As I showed in a previous post, Americans’ attitudes about Jews are unsurprisingly associated with their opinions of Israel. But the strength of that correlation is far from overwhelming. It turns out that Republicans are also primarily responsible for producing the current relationship between anti-Jewish attitudes and anti-Israel sentiment.

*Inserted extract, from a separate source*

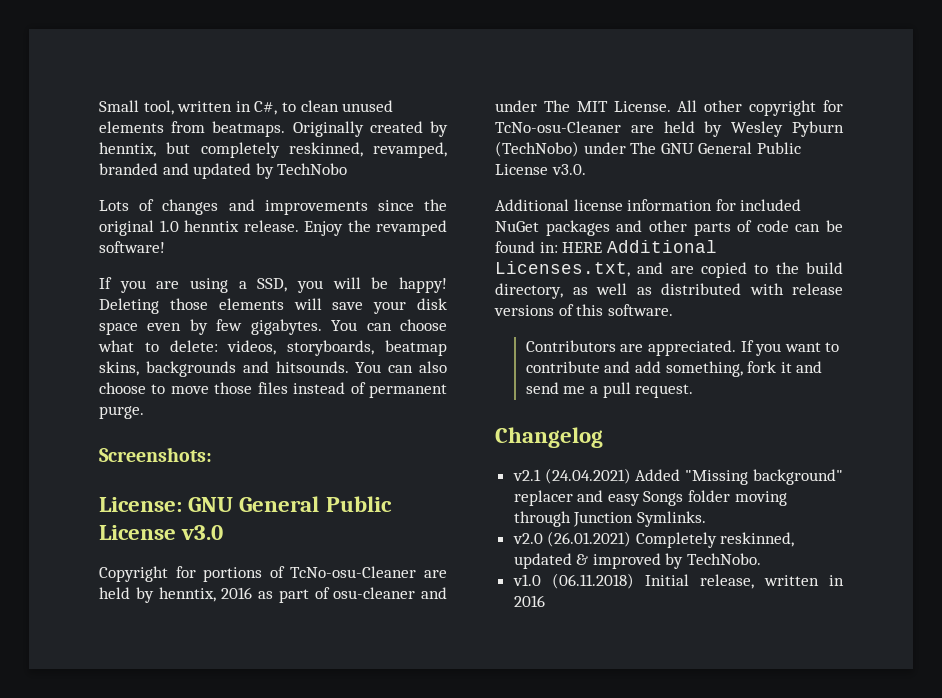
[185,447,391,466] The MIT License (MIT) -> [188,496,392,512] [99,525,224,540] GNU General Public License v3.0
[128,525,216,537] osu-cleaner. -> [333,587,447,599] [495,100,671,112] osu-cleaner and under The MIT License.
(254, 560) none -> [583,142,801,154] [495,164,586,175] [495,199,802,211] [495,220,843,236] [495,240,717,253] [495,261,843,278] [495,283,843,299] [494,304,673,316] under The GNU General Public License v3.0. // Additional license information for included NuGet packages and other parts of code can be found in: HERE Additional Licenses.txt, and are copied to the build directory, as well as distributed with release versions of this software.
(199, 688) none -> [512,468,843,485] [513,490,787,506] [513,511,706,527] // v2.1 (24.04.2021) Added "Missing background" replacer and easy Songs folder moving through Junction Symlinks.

Data from a nationally representative YouGov poll of 6,000 Americans (February-Match 2024), which the Democracy Fund commissioned as part of its Views of the Electorate Research Survey (VOTER), in the graph below shows that attitudes about Jews are a powerful predictor of Republicans’ opinions about Israel. Only about 20% of Republicans who rated Jews very unfavorably on a 0 to 100 thermometer scale are more sympathetic towards Israelis than they are towards Palestinians. This percentage, you can see, climbs up to nearly 80% among Republicans who rated Jews very favorably.

The blue line in the display, by contrast, shows that Democrats’ attitudes are only slightly related to their opinions of Israel. The graph shows that less than one-fifth of Democrats in the survey felt more sympathy towards Israelis than Palestinians regardless of how warmly they rated Jews as a group on the thermometer scale.

These findings echo earlier surveys

A similar pattern emerged in the Democracy Fund + UCLA Nationscape survey. This massive 2019-2020 survey asked over 100,000 Americans if the U.S. should withdraw support from Israel and asked over 400,000 respondents to rate how favorably they felt toward Jews. Once again, attitudes about Jews were a much stronger predictor of Republicans’ opinions about Israel than they were for Democrats.

Why the differing relationships? 

It’s worth revisiting a longstanding pattern in the academic literature on racial attitudes to help understand why feelings towards Jews are such a stronger predictor of support for Israel among Republicans than among Democrats. Researchers in this field have long found that anti-Black prejudice is a much stronger predictor of Democrats’ and liberals’ views of racial policies like affirmative action government assistance for African Americans than it is for Republicans and conservatives.

Here’s the conventional logic behind this partisan contrast. Conservatives have ideological reasons (e.g., principles of individualism and limited government) to oppose these progressive racial policies. That makes them unlikely to support these policies, regardless of how they feel about the group who benefits from them. Liberals, on the other hand, have fewer ideological objections to affirmative action and government assistance to racial minorities. So their opposition to these policies, historically, comes down in large part to racial prejudice.

The same logic explains the distinct partisan patterns in the graphs above. Ideological principles, such as support for equality and minority rights, inevitably make liberal Democrats less overtly sympathetic towards Israel regardless of how they may feel about Jews. There are countless examples, in fact, of progressive Jews condemning Israel’s actions in Gaza on ideological and humanitarian grounds since October 2023.

Conservatives, meanwhile, don’t have the same ideological justifications to oppose how the Jewish state is handling the war. Republican leaders have also sent clear messages to voters about their unwavering support of Israel. The upshot is that rank-and-file Republicans’ opinions of Israel are shaped in large part by their feelings about Jews.

While far from an exhaustive analysis, the two figures in this post effectively illustrate the perils of conflating anti-Zionism and antisemitism. Data from before and after the Israel-Hamas war began show that Republicans are largely driving the link between anti-Jewish attitudes and public opinion about Israel . There’s simply no empirical basis, then, to support the notion that Democrats’ growing opposition to Israel’s actions in Gaza is somehow rooted in antisemitism.